- _Passage cité_:
Elle n’a plus rien à faire, là où il n’y a lieu ni à comparaison, ni à rapprochement.
L’uniformité donc, telle que nous l’entendons ici, loin de ressembler à l’unité en diffère totalement. L’ame aime et veut l’unité, parce qu’elle veut, avant tout, que ce qu’on lui présente à voir et à entendre, puisse être entendu et vu assez distinctement, pour qu’elle en saisisse, sans trop de peine, les rapports. C’est que le désordre et la confusion sont pour elle un objet de fatigue ; c’est que la simplicité, compagne ordinaire de l’unité (voyez SIMPLICITÉ), lui rend facile, par l’ordre établi dans les objets, l’action de les discerner, de les comparer et de les juger.
Mais cela signifie-t-il que l’ame ne demande, par exemple, à la peinture, que des figures rangées sur une ligne droite ; à l’architecture, qu’une façade sans division et sans détails ; à l’art de l’orateur, qu’un discours sans mouvemens ; à l’art du chant, que des accords à l’unisson ; au poète, qu’un drame sans action, des récits sans fiction, des compositions sans épisodes ? Non sans doute : l’ame appelle au contraire la variété à l’aide de l’unité. La variété est pour elle, comme au physique, l’assaisonnement est ce qui éveille et soutient l’appétit.
Si la variété se laisse définir par le sentiment, lorsqu’on en rapproche la notion de celle de l’uniformité, qui est son contraire, elle trouve aussi une explication non moins sensible dans la différence de signification et d’idée, qu’on doit attacher au mot diversité, employé trop souvent comme synonyme de variété. Il ne sauroit être ici question d’une exactitude grammaticale dans l’appréciation des deux termes. Je dirai cependant que diversité me paroît s’appliquer plus particulièrement à ce qui regarde le genre, et variété à ce qui regarde l’espèce. Diversité exprime l’idée d’une différence marquée entre deux objets, entre deux actions, entre deux idées ; variété n’exprime que des nuances ou des dissemblances légères. On dit la diversité des couleurs, des climats, des caractères, des nations, des mœurs. Le mot variété indiquera les teintes de la même couleur, les irrégularités d’un même climat, les inégalités d’un caractère, les disparités qui se rencontrent dans les habitudes d’une même nation, dans les goûts d’un même homme ; on dira la diversité des croyances, et la variété des opinions.

- _Données affichées_:
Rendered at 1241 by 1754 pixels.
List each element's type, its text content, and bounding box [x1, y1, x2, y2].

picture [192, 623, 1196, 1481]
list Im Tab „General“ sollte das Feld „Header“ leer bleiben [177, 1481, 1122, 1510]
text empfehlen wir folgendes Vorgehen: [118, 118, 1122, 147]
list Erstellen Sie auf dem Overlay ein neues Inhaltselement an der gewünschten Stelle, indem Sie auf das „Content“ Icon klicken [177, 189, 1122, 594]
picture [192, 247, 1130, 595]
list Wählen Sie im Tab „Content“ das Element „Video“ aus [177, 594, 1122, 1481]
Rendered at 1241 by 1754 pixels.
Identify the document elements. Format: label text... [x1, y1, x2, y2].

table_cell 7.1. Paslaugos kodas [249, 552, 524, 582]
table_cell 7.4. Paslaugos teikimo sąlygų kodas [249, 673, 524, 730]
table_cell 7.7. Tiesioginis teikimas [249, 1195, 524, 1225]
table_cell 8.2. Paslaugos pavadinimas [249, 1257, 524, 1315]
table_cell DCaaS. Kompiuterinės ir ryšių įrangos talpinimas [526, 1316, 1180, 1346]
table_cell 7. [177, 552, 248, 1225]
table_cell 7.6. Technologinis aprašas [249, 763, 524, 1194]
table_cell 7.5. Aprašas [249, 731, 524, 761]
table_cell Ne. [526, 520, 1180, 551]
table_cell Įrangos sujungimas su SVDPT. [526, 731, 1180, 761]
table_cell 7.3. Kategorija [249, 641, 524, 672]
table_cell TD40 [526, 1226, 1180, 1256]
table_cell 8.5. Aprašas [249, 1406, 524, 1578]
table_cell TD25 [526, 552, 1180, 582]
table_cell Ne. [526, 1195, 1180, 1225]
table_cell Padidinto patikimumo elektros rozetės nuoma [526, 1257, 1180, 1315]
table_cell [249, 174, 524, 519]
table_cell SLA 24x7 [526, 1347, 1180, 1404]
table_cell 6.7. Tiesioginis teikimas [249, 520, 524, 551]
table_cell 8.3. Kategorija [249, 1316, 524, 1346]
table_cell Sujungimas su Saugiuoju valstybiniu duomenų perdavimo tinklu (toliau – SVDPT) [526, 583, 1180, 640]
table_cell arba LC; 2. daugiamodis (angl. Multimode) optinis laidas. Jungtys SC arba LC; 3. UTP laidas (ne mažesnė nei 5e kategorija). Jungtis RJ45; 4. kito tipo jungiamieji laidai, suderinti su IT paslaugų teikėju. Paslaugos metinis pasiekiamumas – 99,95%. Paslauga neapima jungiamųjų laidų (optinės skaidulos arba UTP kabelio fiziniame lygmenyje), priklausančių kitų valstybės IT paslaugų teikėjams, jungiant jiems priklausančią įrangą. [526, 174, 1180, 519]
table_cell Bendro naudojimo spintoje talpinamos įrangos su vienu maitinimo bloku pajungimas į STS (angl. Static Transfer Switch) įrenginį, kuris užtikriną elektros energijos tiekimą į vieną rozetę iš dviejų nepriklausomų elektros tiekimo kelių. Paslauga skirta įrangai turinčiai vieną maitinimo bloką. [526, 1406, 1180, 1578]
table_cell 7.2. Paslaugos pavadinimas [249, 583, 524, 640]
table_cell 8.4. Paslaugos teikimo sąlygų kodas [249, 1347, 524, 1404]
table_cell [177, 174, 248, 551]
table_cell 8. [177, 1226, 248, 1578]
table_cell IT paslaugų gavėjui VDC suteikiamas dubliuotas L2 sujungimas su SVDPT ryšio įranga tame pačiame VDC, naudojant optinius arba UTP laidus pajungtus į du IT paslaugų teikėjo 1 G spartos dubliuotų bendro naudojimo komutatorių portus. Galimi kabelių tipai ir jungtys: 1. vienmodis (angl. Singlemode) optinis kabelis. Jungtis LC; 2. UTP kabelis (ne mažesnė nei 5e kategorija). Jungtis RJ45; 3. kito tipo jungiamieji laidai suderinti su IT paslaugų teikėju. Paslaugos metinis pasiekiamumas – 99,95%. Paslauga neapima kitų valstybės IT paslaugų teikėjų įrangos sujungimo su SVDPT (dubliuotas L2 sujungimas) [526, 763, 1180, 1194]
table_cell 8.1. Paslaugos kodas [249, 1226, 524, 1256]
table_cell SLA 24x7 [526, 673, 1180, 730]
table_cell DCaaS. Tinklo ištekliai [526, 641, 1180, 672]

- _Consignes rédigées_:
**a)** Citez fidèlement la partie du texte sur la variété et l'uniformité qui s'ouvre sur les mots contenant « Elle n’a plus » et se clôt sur « de les juger. ».
**b)** Répondez brièvement aux questions suivantes à partir du texte sur la variété et l'uniformité.
(i) Qu'est-ce qui constitue pour l'âme un objet de fatigue ?
(ii) Quel est le contraire de la variété ?
(iii) Le mot variété s'applique-t-il plutôt au genre ou à l'espèce ?

- _Consignes corrigées_:
**a)**
Elle n’a plus rien à faire, là où il n’y a lieu ni à comparaison, ni à rapprochement.
L’uniformité donc, telle que nous l’entendons ici, loin de ressembler à l’unité en diffère totalement. L’ame aime et veut l’unité, parce qu’elle veut, avant tout, que ce qu’on lui présente à voir et à entendre, puisse être entendu et vu assez distinctement, pour qu’elle en saisisse, sans trop de peine, les rapports. C’est que le désordre et la confusion sont pour elle un objet de fatigue ; c’est que la simplicité, compagne ordinaire de l’unité (voyez SIMPLICITÉ), lui rend facile, par l’ordre établi dans les objets, l’action de les discerner, de les comparer et de les juger.

**b)**
(i) Le désordre et la confusion.
(ii) L'uniformité.
(iii) À l'espèce.